Sun Pharma to make mandatory open offer to buy 28.1% of Zenotech
12 April 2014
Sun Pharma will make a mandatory open offer to buy 28.1 per cent of biotech company Zenotech Laboratories Ltd for Rs18.41 crore, as part of its $4-billion proposed acquisition of Ranbaxy Laboratories.
With Sun Pharma proposing to buy Ranbaxy, it is mandatory under SEBI rules to make an open offer for Zenotech due to change of ownership.
Sun Pharma plans to acquire more than 96 lakh shares of Zenotech at Rs19 per share for a total of Rs18.42 crore, according to regulatory filing by Zenotech.
Zenotech shares closed yesterday at Rs22.20 on the Bombay Stock Exchange.
Post purchase, Sun Pharma would hold around 74.9 per cent of Zenotech, just short of the mandatory 75 per cent required for Zenotech to remain as a listed company.
Japan's Daiichi Sankyo, which owns Ranbaxy, holds 20.3 per cent of Hyderabad-based Zenotech, Ranbaxy holds 46.79 per cent, Zenotech's previous promoters own 24.8 per cent, and the rest 8.38 per cent is free float.
Daiichi Sankyo may tender all its shares to the offer for a total of around Rs13 crore, but will book a huge loss since it had acquired the shares when it bought Ranbaxy in 2008 for around Rs78 crore.
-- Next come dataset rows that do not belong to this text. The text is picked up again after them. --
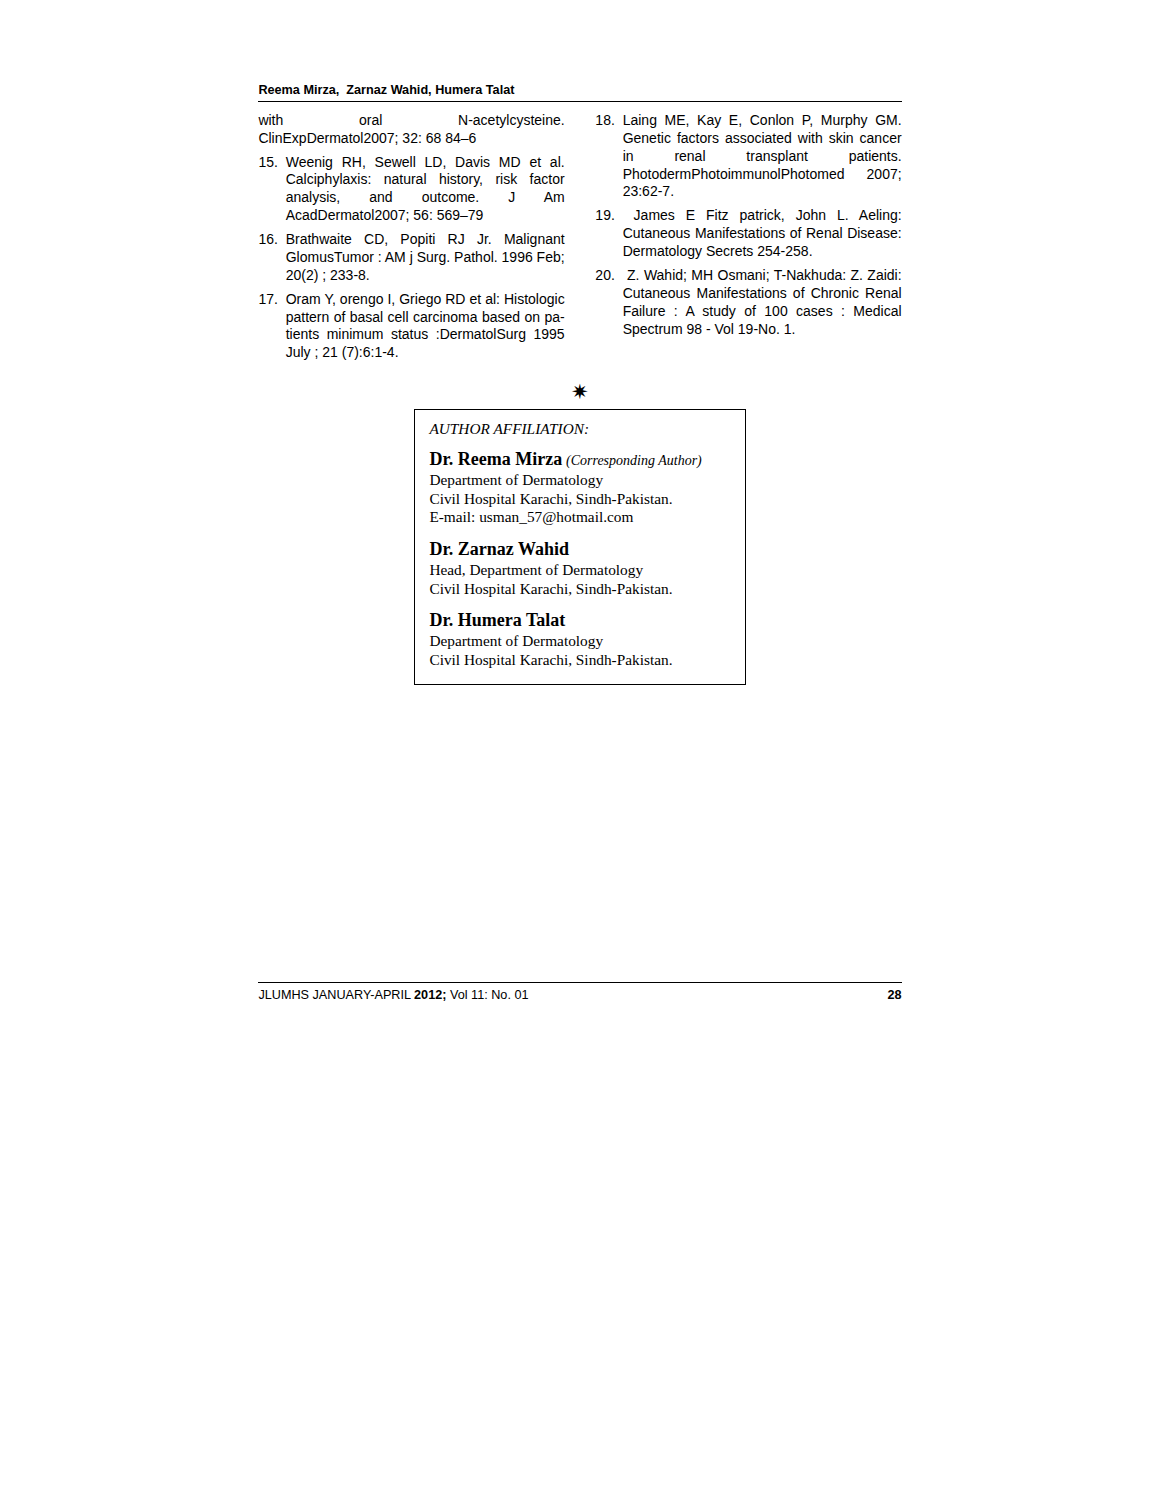Reema Mirza, Zarnaz Wahid, Humera Talat
with oral N-acetylcysteine. ClinExpDermatol2007; 32: 68 84–6
15. Weenig RH, Sewell LD, Davis MD et al. Calciphylaxis: natural history, risk factor analysis, and outcome. J Am AcadDermatol2007; 56: 569–79
16. Brathwaite CD, Popiti RJ Jr. Malignant GlomusTumor : AM j Surg. Pathol. 1996 Feb; 20(2) ; 233-8.
17. Oram Y, orengo I, Griego RD et al: Histologic pattern of basal cell carcinoma based on patients minimum status :DermatolSurg 1995 July ; 21 (7):6:1-4.
18. Laing ME, Kay E, Conlon P, Murphy GM. Genetic factors associated with skin cancer in renal transplant patients. PhotodermPhotoimmunolPhotomed 2007; 23:62-7.
19. James E Fitz patrick, John L. Aeling: Cutaneous Manifestations of Renal Disease: Dermatology Secrets 254-258.
20. Z. Wahid; MH Osmani; T-Nakhuda: Z. Zaidi: Cutaneous Manifestations of Chronic Renal Failure : A study of 100 cases : Medical Spectrum 98 - Vol 19-No. 1.
✷
AUTHOR AFFILIATION:
Dr. Reema Mirza (Corresponding Author)
Department of Dermatology
Civil Hospital Karachi, Sindh-Pakistan.
E-mail: usman_57@hotmail.com
Dr. Zarnaz Wahid
Head, Department of Dermatology
Civil Hospital Karachi, Sindh-Pakistan.
Dr. Humera Talat
Department of Dermatology
Civil Hospital Karachi, Sindh-Pakistan.
JLUMHS JANUARY-APRIL 2012; Vol 11: No. 01
28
But the previous promoters of Zenotech led by the Chigurupati family may not sell their stake at Rs19 per share, especially since they had refused to sell their stake to Daiichi Sankyo under an open offer made in 2009 for Rs113.62 a share. (See: Ranbaxy affiliate Zenotech objects to open offer pricing)
Zenotech is a specialty generic injectables company with strong expertise in the area of biotechnology.
The company's predominantly high-value injectables product portfolios serve niche therapy areas like oncology, anaesthesiology, gynecology, and neurology.